§ **Consigne**
Dans l'article sur l'intervention française au Mali, reprenez le passage allant de "(Les prises de" jusqu'à "pour la France?" inclus, en remplaçant "djihadistes" par "combattants".

++++ Texte de la page ++++

Intervention française au Mali: les questions toujours en suspens

(Les prises de Gao et de Tombouctou par les armées française et malienne ne signifient pas la fin des hostilités contre les groupes armés. Reste à savoir quel sera l'engagement de la France dans les opérations à venir.Crédit photo. Eric Gaillard / reuters)

Alors que l’armée française prend position à Kidal, des zones d’ombre perdurent sur la suite des opérations militaires au Mali. Où sont passés les djihadistes? Les forces africaines peuvent-elles poursuivre seules? Quel rôle pour la France?

L’Express fait le point.

++++ Données fournies ++++

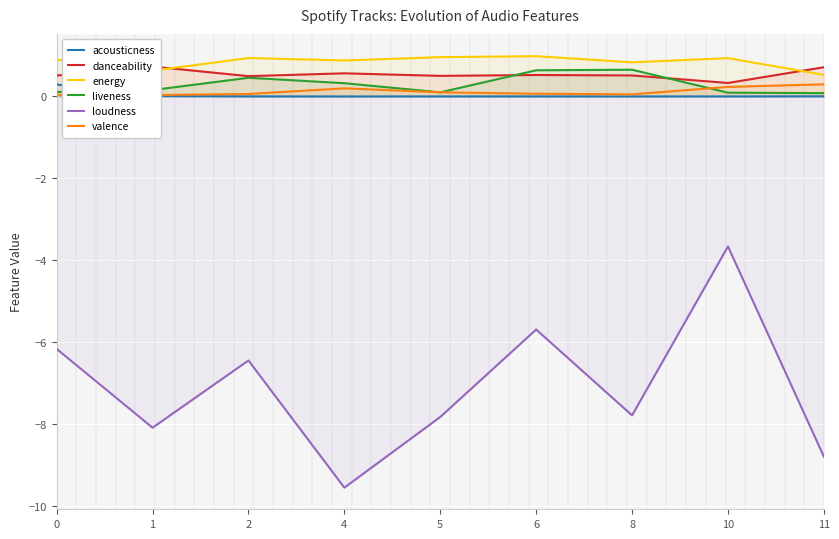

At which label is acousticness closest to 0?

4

++++

§ **Corrigé**
(Les prises de Gao et de Tombouctou par les armées française et malienne ne signifient pas la fin des hostilités contre les groupes armés. Reste à savoir quel sera l'engagement de la France dans les opérations à venir.Crédit photo. Eric Gaillard / reuters)

Alors que l’armée française prend position à Kidal, des zones d’ombre perdurent sur la suite des opérations militaires au Mali. Où sont passés les combattants? Les forces africaines peuvent-elles poursuivre seules? Quel rôle pour la France?